Friday, January 2, 2009

History of sweatshops

Sweatshops have been around since people start to work for other people. They have just become more when demand for metrial things have increase. "One of the earliest examples of a sweatshop was in the crude textile mills of Ecuador. Spanish conquerors put the native population to work in sweatshop conditions in the manufacture of cloth, rough garments, and assorted textile goods. The use of the term is more recently traced to working conditions in England's emerging manufacturing industries, where women and children sweated in jobs performed under horrid conditions-the work being monotonous, the hours long, and the pay miserably low. The British government established a Select Committee of the House of Lords on the Sweating System in 1889, thus publicly exposing the conditions for the first time. With massive immigration into the United States, especially beginning in the late 1880s, sweatshops became common in American cities on the east coast." This quote made me ask the question if sweatshops date back to the 1880s could they be an end to them? It seems like sweatshops are part of every history to developing countries. So by looking at the history of sweatshops it seems like they may be beened to help countries. Thing issues is when is the country develop. When the Government is able to get ride of the factories, or when the workers could form a union. What if thats never happens, what happen then do sweats shop last forever.
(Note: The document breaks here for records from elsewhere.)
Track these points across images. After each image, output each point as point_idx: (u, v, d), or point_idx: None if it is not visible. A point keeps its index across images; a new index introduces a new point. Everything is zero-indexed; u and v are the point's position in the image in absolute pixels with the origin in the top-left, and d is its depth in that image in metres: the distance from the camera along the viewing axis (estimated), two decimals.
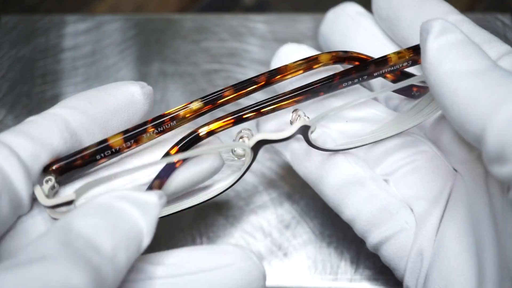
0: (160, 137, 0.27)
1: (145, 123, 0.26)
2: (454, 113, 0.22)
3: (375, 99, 0.32)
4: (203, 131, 0.27)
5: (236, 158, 0.27)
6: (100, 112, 0.27)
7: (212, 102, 0.27)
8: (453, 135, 0.29)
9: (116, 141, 0.26)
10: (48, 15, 0.43)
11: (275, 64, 0.31)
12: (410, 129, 0.29)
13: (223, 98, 0.27)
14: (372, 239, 0.28)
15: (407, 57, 0.28)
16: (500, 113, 0.20)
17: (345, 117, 0.30)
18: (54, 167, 0.25)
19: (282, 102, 0.27)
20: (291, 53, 0.31)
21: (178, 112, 0.27)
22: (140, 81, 0.27)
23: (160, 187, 0.27)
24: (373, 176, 0.29)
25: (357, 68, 0.28)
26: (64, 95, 0.39)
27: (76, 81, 0.40)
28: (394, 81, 0.29)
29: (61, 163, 0.25)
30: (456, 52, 0.22)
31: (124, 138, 0.26)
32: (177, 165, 0.27)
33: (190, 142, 0.27)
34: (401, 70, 0.28)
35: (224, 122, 0.27)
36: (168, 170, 0.27)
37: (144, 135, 0.26)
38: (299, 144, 0.30)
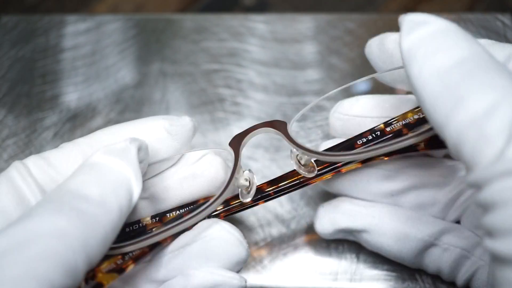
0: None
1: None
2: (429, 118, 0.21)
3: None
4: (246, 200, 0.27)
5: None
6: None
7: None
8: None
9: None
10: (48, 15, 0.43)
11: None
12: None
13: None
14: (459, 283, 0.30)
15: None
16: (453, 120, 0.20)
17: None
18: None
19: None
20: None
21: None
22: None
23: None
24: (441, 228, 0.29)
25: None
26: (64, 95, 0.39)
27: (76, 81, 0.40)
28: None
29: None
30: (424, 49, 0.21)
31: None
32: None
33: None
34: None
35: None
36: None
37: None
38: (366, 234, 0.30)
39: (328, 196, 0.32)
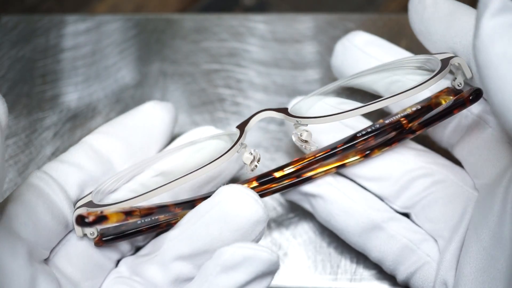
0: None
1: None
2: (497, 98, 0.21)
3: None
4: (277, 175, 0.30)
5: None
6: (119, 130, 0.31)
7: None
8: (479, 157, 0.29)
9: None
10: (48, 15, 0.43)
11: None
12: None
13: None
14: (400, 276, 0.30)
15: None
16: None
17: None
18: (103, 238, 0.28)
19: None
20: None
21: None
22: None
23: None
24: (391, 216, 0.30)
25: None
26: (64, 95, 0.39)
27: (76, 81, 0.40)
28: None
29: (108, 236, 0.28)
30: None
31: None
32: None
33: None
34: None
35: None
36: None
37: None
38: (320, 200, 0.31)
39: None
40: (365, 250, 0.31)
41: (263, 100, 0.39)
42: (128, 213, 0.26)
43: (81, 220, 0.24)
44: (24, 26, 0.42)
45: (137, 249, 0.31)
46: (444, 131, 0.31)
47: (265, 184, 0.30)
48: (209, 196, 0.27)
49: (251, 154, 0.28)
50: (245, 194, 0.26)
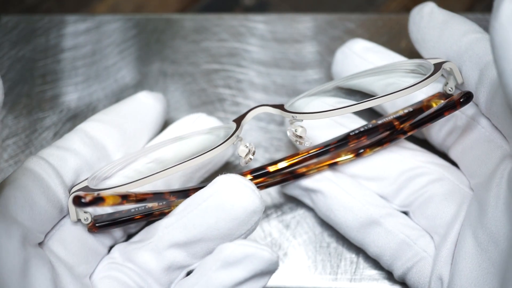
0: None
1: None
2: (511, 79, 0.21)
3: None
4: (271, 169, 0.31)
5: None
6: (113, 117, 0.32)
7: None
8: (472, 158, 0.30)
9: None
10: (48, 15, 0.43)
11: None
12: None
13: None
14: (396, 271, 0.30)
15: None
16: None
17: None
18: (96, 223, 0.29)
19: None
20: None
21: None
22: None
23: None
24: (389, 212, 0.31)
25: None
26: (64, 95, 0.39)
27: (76, 81, 0.40)
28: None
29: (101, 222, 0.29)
30: None
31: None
32: None
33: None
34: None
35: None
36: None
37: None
38: (320, 195, 0.32)
39: None
40: (363, 245, 0.31)
41: (263, 100, 0.39)
42: (124, 197, 0.26)
43: (78, 201, 0.24)
44: (24, 26, 0.42)
45: (129, 236, 0.31)
46: (439, 134, 0.32)
47: (259, 177, 0.31)
48: (203, 186, 0.27)
49: (247, 147, 0.28)
50: (242, 184, 0.26)
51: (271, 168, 0.31)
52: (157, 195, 0.28)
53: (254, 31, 0.42)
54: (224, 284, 0.25)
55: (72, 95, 0.40)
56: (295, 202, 0.35)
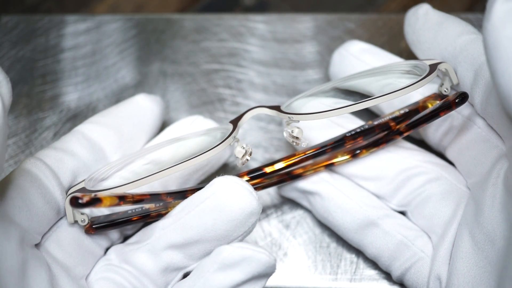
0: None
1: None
2: (504, 79, 0.22)
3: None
4: (268, 170, 0.31)
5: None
6: (111, 119, 0.32)
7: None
8: (469, 157, 0.30)
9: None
10: (48, 15, 0.43)
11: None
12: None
13: None
14: (395, 272, 0.30)
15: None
16: None
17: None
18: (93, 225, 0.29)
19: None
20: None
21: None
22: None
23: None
24: (387, 213, 0.31)
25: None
26: (64, 95, 0.39)
27: (76, 81, 0.40)
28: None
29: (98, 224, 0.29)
30: None
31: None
32: None
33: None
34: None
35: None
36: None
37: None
38: (318, 197, 0.32)
39: None
40: (361, 247, 0.32)
41: (263, 100, 0.39)
42: (122, 198, 0.26)
43: (75, 201, 0.24)
44: (24, 26, 0.42)
45: (125, 238, 0.31)
46: (436, 134, 0.32)
47: (256, 178, 0.31)
48: (200, 188, 0.27)
49: (243, 148, 0.28)
50: (240, 186, 0.26)
51: (268, 169, 0.31)
52: (154, 196, 0.28)
53: (254, 31, 0.42)
54: (222, 287, 0.26)
55: (72, 95, 0.40)
56: (295, 202, 0.35)
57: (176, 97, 0.39)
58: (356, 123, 0.33)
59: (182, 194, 0.29)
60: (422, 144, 0.34)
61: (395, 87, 0.28)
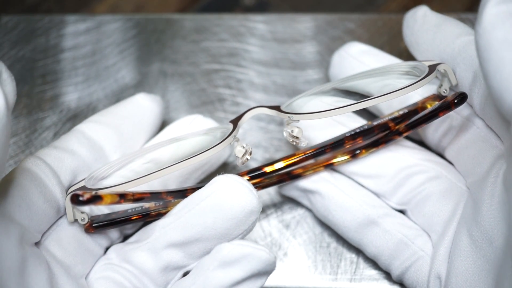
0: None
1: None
2: (495, 80, 0.22)
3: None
4: (268, 169, 0.31)
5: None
6: (110, 119, 0.32)
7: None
8: (467, 157, 0.31)
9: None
10: (48, 15, 0.43)
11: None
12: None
13: None
14: (394, 271, 0.31)
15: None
16: None
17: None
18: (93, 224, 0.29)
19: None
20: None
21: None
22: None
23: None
24: (387, 212, 0.31)
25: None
26: (64, 95, 0.39)
27: (76, 81, 0.40)
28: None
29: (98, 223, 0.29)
30: None
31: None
32: None
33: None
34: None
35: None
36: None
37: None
38: (318, 196, 0.32)
39: None
40: (361, 245, 0.32)
41: (263, 100, 0.39)
42: (122, 196, 0.26)
43: (75, 199, 0.24)
44: (24, 26, 0.42)
45: (125, 237, 0.31)
46: (435, 134, 0.32)
47: (255, 178, 0.31)
48: (200, 187, 0.27)
49: (243, 147, 0.28)
50: (240, 184, 0.26)
51: (268, 169, 0.31)
52: (154, 195, 0.28)
53: (254, 31, 0.42)
54: (222, 284, 0.26)
55: (72, 95, 0.40)
56: (295, 202, 0.35)
57: (176, 97, 0.39)
58: (358, 122, 0.33)
59: (182, 193, 0.29)
60: (422, 145, 0.34)
61: (394, 88, 0.28)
Looking back at the history of sweatshops we could see some efforts to improve the conditions of sweatshops. "Initial efforts to correct or improve sweatshops in the United States began in 1884 with legislation in the state of New York to eliminate the production of tobacco products in homes-a practice common in the cigar industry. Similar state labor laws proved generally ineffective before trade unions were able to bring about slight relief. But it took federal minimum wage and maximum-hours legislation in 1938 before sweat-shops began to disappear." Its seems like when legislation is made on sweatshops they disappear. However is that a good thing? In my research I learn that it could be a bad thing for sweatshops to just dissappear. They could leave a country that had little with nothing.